Dataset entries

______

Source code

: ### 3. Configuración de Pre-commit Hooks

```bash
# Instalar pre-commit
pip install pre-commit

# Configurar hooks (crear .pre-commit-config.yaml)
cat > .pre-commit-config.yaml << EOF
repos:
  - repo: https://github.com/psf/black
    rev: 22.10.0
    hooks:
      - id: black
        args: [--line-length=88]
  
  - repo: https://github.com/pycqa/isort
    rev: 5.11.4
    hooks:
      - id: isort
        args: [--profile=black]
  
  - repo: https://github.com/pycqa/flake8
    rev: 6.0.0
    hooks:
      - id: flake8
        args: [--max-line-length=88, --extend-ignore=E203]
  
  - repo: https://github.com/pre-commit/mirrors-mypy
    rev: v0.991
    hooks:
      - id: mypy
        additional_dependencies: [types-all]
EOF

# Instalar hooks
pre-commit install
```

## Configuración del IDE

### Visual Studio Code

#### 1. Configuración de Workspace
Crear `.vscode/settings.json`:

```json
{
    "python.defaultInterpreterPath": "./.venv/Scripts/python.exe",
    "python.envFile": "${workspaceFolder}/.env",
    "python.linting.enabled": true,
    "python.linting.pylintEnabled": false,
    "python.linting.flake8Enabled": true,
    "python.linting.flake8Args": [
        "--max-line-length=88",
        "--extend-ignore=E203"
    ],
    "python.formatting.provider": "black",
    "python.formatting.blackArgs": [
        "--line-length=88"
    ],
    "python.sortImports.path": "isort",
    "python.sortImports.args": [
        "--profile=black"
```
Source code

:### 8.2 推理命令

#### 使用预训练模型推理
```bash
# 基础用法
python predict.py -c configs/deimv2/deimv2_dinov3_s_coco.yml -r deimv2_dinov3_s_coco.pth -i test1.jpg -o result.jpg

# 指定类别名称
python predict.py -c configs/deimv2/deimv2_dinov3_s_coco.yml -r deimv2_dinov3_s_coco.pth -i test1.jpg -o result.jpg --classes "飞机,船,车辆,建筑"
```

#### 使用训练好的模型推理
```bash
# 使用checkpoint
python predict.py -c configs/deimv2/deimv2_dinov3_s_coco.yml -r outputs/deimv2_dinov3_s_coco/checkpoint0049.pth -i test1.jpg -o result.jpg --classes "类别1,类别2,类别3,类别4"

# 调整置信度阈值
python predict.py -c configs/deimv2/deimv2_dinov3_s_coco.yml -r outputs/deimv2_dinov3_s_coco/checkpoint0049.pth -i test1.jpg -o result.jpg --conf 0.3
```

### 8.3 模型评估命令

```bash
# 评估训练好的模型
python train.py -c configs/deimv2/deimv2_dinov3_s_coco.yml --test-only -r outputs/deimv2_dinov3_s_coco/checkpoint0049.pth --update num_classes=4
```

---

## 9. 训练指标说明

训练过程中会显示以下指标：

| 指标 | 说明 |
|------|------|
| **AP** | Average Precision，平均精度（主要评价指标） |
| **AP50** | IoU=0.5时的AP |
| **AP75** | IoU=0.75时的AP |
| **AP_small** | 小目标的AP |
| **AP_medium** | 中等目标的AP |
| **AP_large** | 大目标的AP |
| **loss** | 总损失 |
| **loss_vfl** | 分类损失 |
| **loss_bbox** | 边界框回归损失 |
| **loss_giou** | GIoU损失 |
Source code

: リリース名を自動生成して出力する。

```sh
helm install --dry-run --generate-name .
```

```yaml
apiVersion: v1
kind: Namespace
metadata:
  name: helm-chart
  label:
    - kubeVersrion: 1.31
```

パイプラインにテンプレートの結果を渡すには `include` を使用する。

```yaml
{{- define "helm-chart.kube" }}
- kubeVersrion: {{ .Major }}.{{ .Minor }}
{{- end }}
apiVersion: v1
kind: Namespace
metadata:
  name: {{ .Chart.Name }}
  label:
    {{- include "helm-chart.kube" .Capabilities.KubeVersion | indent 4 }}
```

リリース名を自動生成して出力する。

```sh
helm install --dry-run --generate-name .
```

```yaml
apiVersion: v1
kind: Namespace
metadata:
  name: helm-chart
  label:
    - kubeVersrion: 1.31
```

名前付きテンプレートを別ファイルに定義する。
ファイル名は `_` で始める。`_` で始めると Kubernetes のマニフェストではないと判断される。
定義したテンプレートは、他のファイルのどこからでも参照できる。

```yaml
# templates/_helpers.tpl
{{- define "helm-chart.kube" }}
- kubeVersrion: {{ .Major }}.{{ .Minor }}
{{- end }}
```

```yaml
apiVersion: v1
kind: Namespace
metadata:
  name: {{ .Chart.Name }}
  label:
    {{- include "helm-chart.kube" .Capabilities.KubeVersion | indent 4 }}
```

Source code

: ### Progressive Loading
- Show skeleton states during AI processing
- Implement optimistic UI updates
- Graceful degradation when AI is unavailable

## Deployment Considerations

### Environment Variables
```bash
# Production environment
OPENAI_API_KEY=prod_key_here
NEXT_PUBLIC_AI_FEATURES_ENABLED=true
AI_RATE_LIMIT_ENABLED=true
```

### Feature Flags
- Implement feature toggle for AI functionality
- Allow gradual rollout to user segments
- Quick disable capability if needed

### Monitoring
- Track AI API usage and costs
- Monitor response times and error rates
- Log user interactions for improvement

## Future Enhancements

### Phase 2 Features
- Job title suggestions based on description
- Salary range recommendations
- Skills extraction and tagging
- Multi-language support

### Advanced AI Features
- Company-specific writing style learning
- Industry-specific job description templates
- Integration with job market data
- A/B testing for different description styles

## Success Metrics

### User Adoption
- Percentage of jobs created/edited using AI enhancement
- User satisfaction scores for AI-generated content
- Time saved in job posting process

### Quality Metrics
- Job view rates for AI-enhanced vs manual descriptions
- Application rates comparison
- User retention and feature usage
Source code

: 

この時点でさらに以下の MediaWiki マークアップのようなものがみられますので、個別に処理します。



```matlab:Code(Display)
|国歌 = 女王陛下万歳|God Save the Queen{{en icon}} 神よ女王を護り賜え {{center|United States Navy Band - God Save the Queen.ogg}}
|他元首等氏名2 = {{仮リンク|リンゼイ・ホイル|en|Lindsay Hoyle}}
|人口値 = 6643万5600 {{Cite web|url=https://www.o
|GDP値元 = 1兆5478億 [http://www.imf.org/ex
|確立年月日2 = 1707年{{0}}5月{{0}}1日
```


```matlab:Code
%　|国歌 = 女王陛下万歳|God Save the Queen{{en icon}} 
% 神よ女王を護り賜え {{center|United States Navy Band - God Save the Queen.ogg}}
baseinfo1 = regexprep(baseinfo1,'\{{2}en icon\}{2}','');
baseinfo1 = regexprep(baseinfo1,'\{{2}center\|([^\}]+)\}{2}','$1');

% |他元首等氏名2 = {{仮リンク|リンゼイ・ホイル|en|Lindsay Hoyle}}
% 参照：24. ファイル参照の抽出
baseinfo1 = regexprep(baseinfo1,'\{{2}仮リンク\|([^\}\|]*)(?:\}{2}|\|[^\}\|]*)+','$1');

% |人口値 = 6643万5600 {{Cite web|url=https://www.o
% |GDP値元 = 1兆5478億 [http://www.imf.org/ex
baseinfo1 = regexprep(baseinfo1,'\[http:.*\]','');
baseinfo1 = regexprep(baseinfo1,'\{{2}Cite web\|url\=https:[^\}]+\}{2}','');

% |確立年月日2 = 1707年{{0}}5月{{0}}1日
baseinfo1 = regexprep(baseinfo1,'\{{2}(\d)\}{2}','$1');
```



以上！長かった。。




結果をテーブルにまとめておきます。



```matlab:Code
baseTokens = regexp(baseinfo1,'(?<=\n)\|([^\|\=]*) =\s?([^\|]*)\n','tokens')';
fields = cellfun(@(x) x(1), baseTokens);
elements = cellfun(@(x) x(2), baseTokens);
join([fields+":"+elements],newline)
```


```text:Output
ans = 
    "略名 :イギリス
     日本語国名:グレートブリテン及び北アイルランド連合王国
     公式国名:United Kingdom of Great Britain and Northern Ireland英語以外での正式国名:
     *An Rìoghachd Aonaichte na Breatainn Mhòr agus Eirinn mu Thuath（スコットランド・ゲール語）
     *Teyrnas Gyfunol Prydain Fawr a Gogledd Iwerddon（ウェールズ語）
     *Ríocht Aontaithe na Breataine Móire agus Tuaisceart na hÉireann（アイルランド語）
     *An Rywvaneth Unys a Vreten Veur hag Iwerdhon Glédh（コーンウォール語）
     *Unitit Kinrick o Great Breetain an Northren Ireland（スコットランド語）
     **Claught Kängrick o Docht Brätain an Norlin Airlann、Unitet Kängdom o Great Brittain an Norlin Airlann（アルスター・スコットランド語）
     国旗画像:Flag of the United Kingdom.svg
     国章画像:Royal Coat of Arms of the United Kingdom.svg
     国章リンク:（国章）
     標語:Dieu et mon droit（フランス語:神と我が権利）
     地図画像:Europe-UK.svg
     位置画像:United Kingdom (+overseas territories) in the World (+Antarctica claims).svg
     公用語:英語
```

______

Across the entries, state how many lines contain "Queen", giving the number only.

3